Как ни странно, Размик уже не сердится.
— Спасибо, ты первая догадалась об этом спросить. Сейчас, когда ты рядом, я и в самом деле не понимаю, зачем. Рийна, дорогая, ты слишком поздно появилась со своим мудрым вопросом. Париж — город художников. Мой брат в Париже. У меня билет в кармане, виза… В самом деле, зачем? Да хотя бы ради того, чтобы любить друг друга в городе любви! Твое присутствие дает мне ответ на вопрос, зачем я еду
Не мое присутствие, а мысль, осенившая старушку…
Размик в Париже может обожать Армению с тем же успехом, что и в Москве. Со слезами на глазах рассказывать, как в Ереване порубили на дрова чудесные аллеи. О том, что ереванцы живут, как будто электричество еще не изобретено. О постоянной нужде, о нехватке продуктов. Размик всюду останется армянином, как еврей всюду остается евреем. Но ведь еврей не обязан непременно стремиться в Иерусалим, как и мой художник — в свой горячо любимый Ереван. Наверно, оттого-то весь мир ненавидит этих вечных странников и завидует им, — тому, что для них восторги перед родным клочком земли — скорее героический эпос, чем скучные будни. Об исторической родине слагают поэмы, но жить могут где угодно. Я бы не возражала, если бы вместо евреев народом-странником стали эстонцы. Кто-то ведь должен жертвовать собой и бродить по свету. Эстонский народ превосходно для этого подходит. Мы тоже просто-таки чудом сохранили свою нацию, несмотря на череду чужих войск и властей. Эстонцы тоже разбросаны по всему свету. Мы тоже сохранили, невзирая на все испытания, свой язык и культуру, свою веру и мечты. У нас тоже есть свой Израиль. Разве что вместо Стены плача в Эстонии паломники могут стекаться к глинту или какому-нибудь священному валуну среди дубов. Государства гибнут, древние леса остаются…

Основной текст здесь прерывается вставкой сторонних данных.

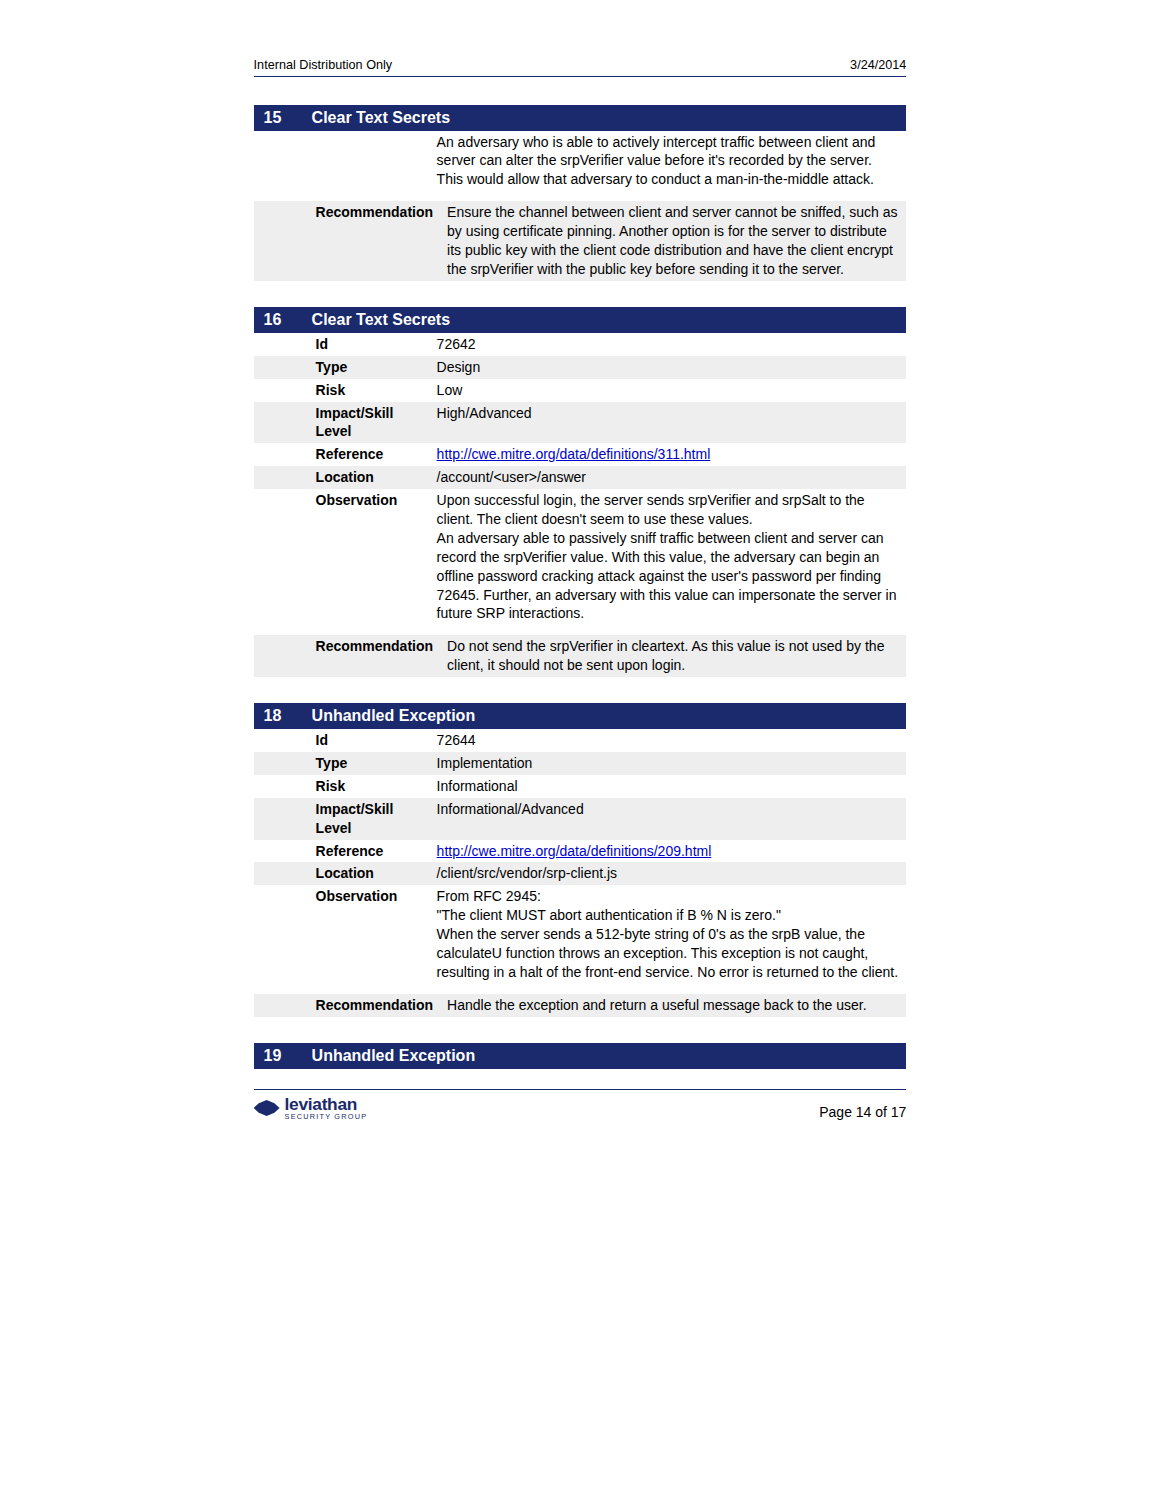Internal Distribution Only 3/24/2014
15 Clear Text Secrets
| | An adversary who is able to actively intercept traffic between client and server can alter the srpVerifier value before it's recorded by the server. This would allow that adversary to conduct a man-in-the-middle attack. |
| Recommendation | Ensure the channel between client and server cannot be sniffed, such as by using certificate pinning. Another option is for the server to distribute its public key with the client code distribution and have the client encrypt the srpVerifier with the public key before sending it to the server. |
16 Clear Text Secrets
| Id | 72642 |
| Type | Design |
| Risk | Low |
| Impact/Skill Level | High/Advanced |
| Reference | http://cwe.mitre.org/data/definitions/311.html |
| Location | /account/<user>/answer |
| Observation | Upon successful login, the server sends srpVerifier and srpSalt to the client. The client doesn't seem to use these values. An adversary able to passively sniff traffic between client and server can record the srpVerifier value. With this value, the adversary can begin an offline password cracking attack against the user's password per finding 72645. Further, an adversary with this value can impersonate the server in future SRP interactions. |
| Recommendation | Do not send the srpVerifier in cleartext. As this value is not used by the client, it should not be sent upon login. |
18 Unhandled Exception
| Id | 72644 |
| Type | Implementation |
| Risk | Informational |
| Impact/Skill Level | Informational/Advanced |
| Reference | http://cwe.mitre.org/data/definitions/209.html |
| Location | /client/src/vendor/srp-client.js |
| Observation | From RFC 2945: "The client MUST abort authentication if B % N is zero." When the server sends a 512-byte string of 0's as the srpB value, the calculateU function throws an exception. This exception is not caught, resulting in a halt of the front-end service. No error is returned to the client. |
| Recommendation | Handle the exception and return a useful message back to the user. |
19 Unhandled Exception
leviathan
SECURITY GROUP
Page 14 of 17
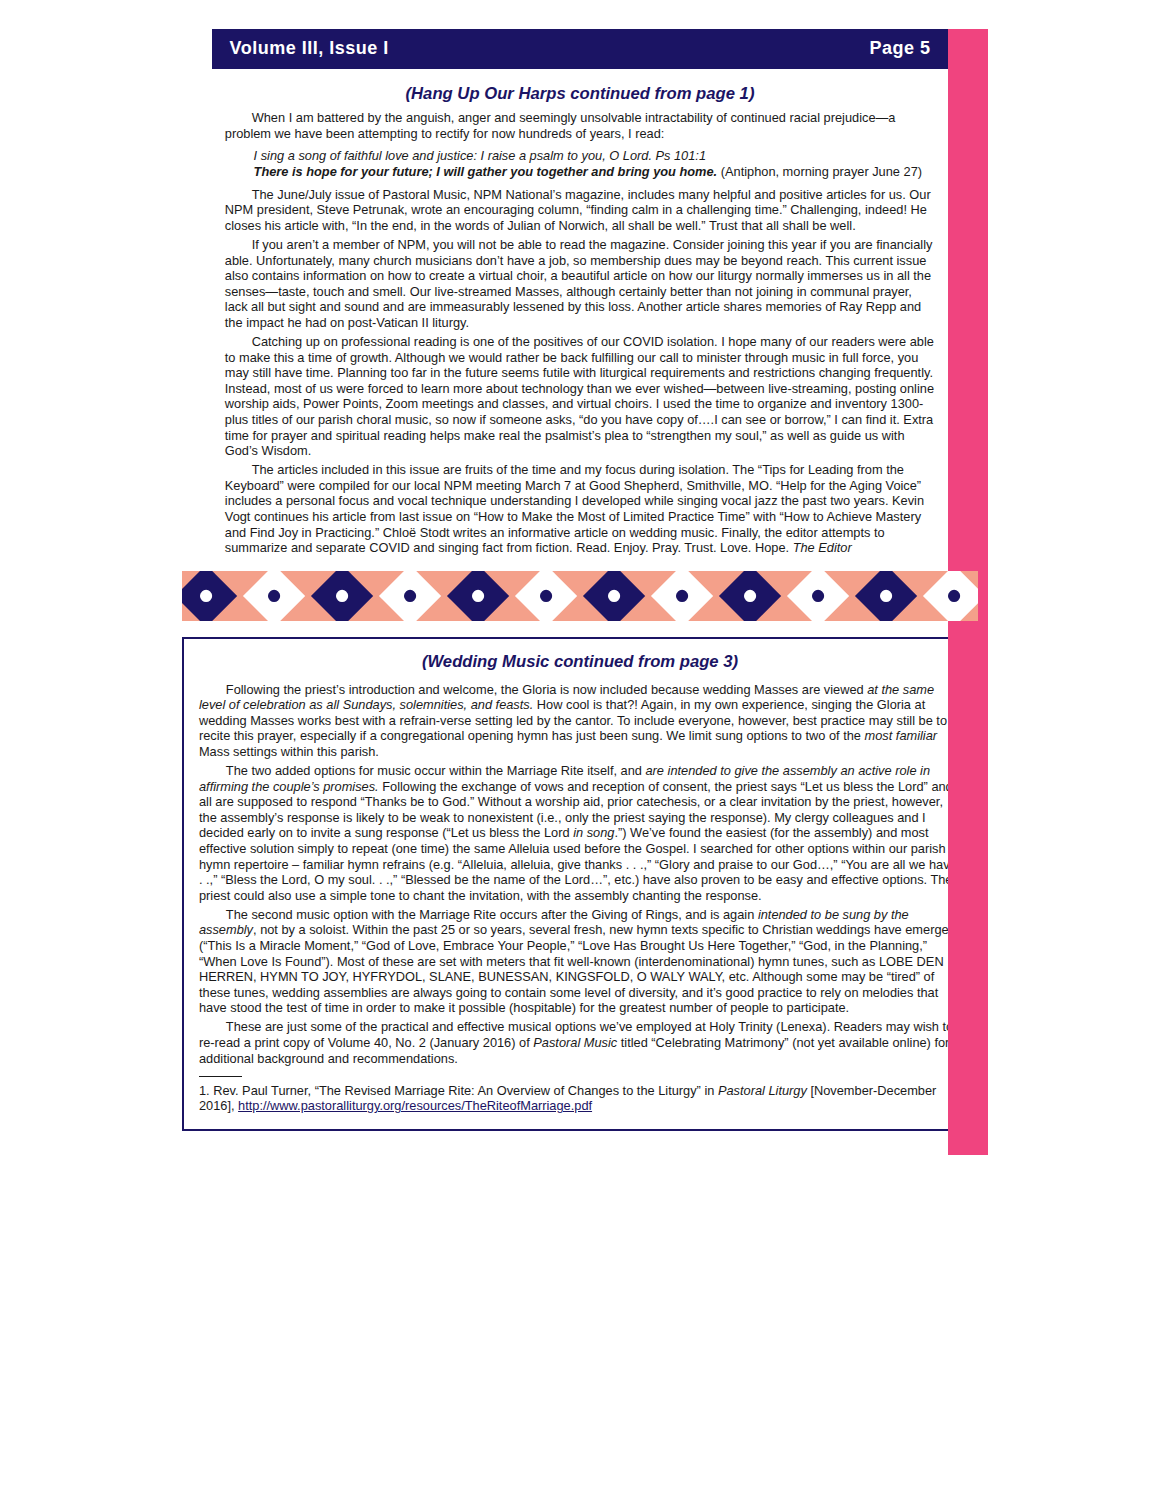Volume III, Issue I Page 5
(Hang Up Our Harps continued from page 1)
When I am battered by the anguish, anger and seemingly unsolvable intractability of continued racial prejudice—a problem we have been attempting to rectify for now hundreds of years, I read:
I sing a song of faithful love and justice: I raise a psalm to you, O Lord. Ps 101:1
There is hope for your future; I will gather you together and bring you home. (Antiphon, morning prayer June 27)
The June/July issue of Pastoral Music, NPM National’s magazine, includes many helpful and positive articles for us. Our NPM president, Steve Petrunak, wrote an encouraging column, “finding calm in a challenging time.” Challenging, indeed! He closes his article with, “In the end, in the words of Julian of Norwich, all shall be well.” Trust that all shall be well.
If you aren’t a member of NPM, you will not be able to read the magazine. Consider joining this year if you are financially able. Unfortunately, many church musicians don’t have a job, so membership dues may be beyond reach. This current issue also contains information on how to create a virtual choir, a beautiful article on how our liturgy normally immerses us in all the senses—taste, touch and smell. Our live-streamed Masses, although certainly better than not joining in communal prayer, lack all but sight and sound and are immeasurably lessened by this loss. Another article shares memories of Ray Repp and the impact he had on post-Vatican II liturgy.
Catching up on professional reading is one of the positives of our COVID isolation. I hope many of our readers were able to make this a time of growth. Although we would rather be back fulfilling our call to minister through music in full force, you may still have time. Planning too far in the future seems futile with liturgical requirements and restrictions changing frequently. Instead, most of us were forced to learn more about technology than we ever wished—between live-streaming, posting online worship aids, Power Points, Zoom meetings and classes, and virtual choirs. I used the time to organize and inventory 1300-plus titles of our parish choral music, so now if someone asks, “do you have copy of….I can see or borrow,” I can find it. Extra time for prayer and spiritual reading helps make real the psalmist’s plea to “strengthen my soul,” as well as guide us with God’s Wisdom.
The articles included in this issue are fruits of the time and my focus during isolation. The “Tips for Leading from the Keyboard” were compiled for our local NPM meeting March 7 at Good Shepherd, Smithville, MO. “Help for the Aging Voice” includes a personal focus and vocal technique understanding I developed while singing vocal jazz the past two years. Kevin Vogt continues his article from last issue on “How to Make the Most of Limited Practice Time” with “How to Achieve Mastery and Find Joy in Practicing.” Chloë Stodt writes an informative article on wedding music. Finally, the editor attempts to summarize and separate COVID and singing fact from fiction. Read. Enjoy. Pray. Trust. Love. Hope. The Editor
(Wedding Music continued from page 3)
Following the priest’s introduction and welcome, the Gloria is now included because wedding Masses are viewed at the same level of celebration as all Sundays, solemnities, and feasts. How cool is that?! Again, in my own experience, singing the Gloria at wedding Masses works best with a refrain-verse setting led by the cantor. To include everyone, however, best practice may still be to recite this prayer, especially if a congregational opening hymn has just been sung. We limit sung options to two of the most familiar Mass settings within this parish.
The two added options for music occur within the Marriage Rite itself, and are intended to give the assembly an active role in affirming the couple’s promises. Following the exchange of vows and reception of consent, the priest says “Let us bless the Lord” and all are supposed to respond “Thanks be to God.” Without a worship aid, prior catechesis, or a clear invitation by the priest, however, the assembly’s response is likely to be weak to nonexistent (i.e., only the priest saying the response). My clergy colleagues and I decided early on to invite a sung response (“Let us bless the Lord in song.”) We’ve found the easiest (for the assembly) and most effective solution simply to repeat (one time) the same Alleluia used before the Gospel. I searched for other options within our parish hymn repertoire – familiar hymn refrains (e.g. “Alleluia, alleluia, give thanks . . .,” “Glory and praise to our God…,” “You are all we have. . .,” “Bless the Lord, O my soul. . .,” “Blessed be the name of the Lord…”, etc.) have also proven to be easy and effective options. The priest could also use a simple tone to chant the invitation, with the assembly chanting the response.
The second music option with the Marriage Rite occurs after the Giving of Rings, and is again intended to be sung by the assembly, not by a soloist. Within the past 25 or so years, several fresh, new hymn texts specific to Christian weddings have emerged (“This Is a Miracle Moment,” “God of Love, Embrace Your People,” “Love Has Brought Us Here Together,” “God, in the Planning,” “When Love Is Found”). Most of these are set with meters that fit well-known (interdenominational) hymn tunes, such as LOBE DEN HERREN, HYMN TO JOY, HYFRYDOL, SLANE, BUNESSAN, KINGSFOLD, O WALY WALY, etc. Although some may be “tired” of these tunes, wedding assemblies are always going to contain some level of diversity, and it’s good practice to rely on melodies that have stood the test of time in order to make it possible (hospitable) for the greatest number of people to participate.
These are just some of the practical and effective musical options we’ve employed at Holy Trinity (Lenexa). Readers may wish to re-read a print copy of Volume 40, No. 2 (January 2016) of Pastoral Music titled “Celebrating Matrimony” (not yet available online) for additional background and recommendations.
1. Rev. Paul Turner, “The Revised Marriage Rite: An Overview of Changes to the Liturgy” in Pastoral Liturgy [November-December 2016], http://www.pastoralliturgy.org/resources/TheRiteofMarriage.pdf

Собираюсь сказать Размику, что не поеду в Париж — хотя бы в надежде увидеть его удивление и неподдельный интерес. Но только отворачиваюсь: сил для протеста у меня уже не осталось. От судьбы не уйдешь. Кому суждено страдать, тот страдает — неважно, в Париже, в Москве или в Таллинне. Конечно, я поеду… Новое место — новые муки. Размик всюду один, но моя тоска по нему в каждом городе — своя. Интересно, что добавит к ней Париж?
Заявление об уходе я подаю задолго до получения визы. Я больше не в состоянии притворяться, как рада уйти из конторы Карлы. Шеф печально рассуждает о человеческой неблагодарности, оборачивается ко мне спиной, глядит в окно.
— Прощайте, — виновато бормочу я.
— С богом! — отвечает мой благодетель. — Вы только и знаете, что рваться за границу, родина для вас — звук пустой. Все путаешься с оккупантами? Не забывай, доченька, — в этот миг я с удивлением слышу в голосе Карлы слезы, но он быстро приходит в себя, — не забывай, что ты эстонского роду-племени, и тут уж ничего не поделаешь. Припомнишь еще мои слова!
— Этот человек — армянин, — пытаюсь я оправдаться.
— Армянин?! — жестко обрывает меня Карла. — Настоящие армяне живут в Армении; их родина в беде, и они стараются ей помочь. Таких армян я знаю и уважаю, а этот твой — дезертир и авантюрист.
Карла, как и все эстонцы, считает, что каждый народ должен зарыться в землю, как червь, и, сидя в окопе, оборонять свой клочок земли. Нашему национальному характеру больше всего подходит Антарктида — чистая, белая и неприступная, как великая справедливость эстонцев.
Да, я вспоминала потом слова Карлы — и не однажды. Мне-то ясно, что чисто эстонская тяга к крохотному клочку земли, который называется родиной, никогда не позволит мне стать настоящей космополиткой.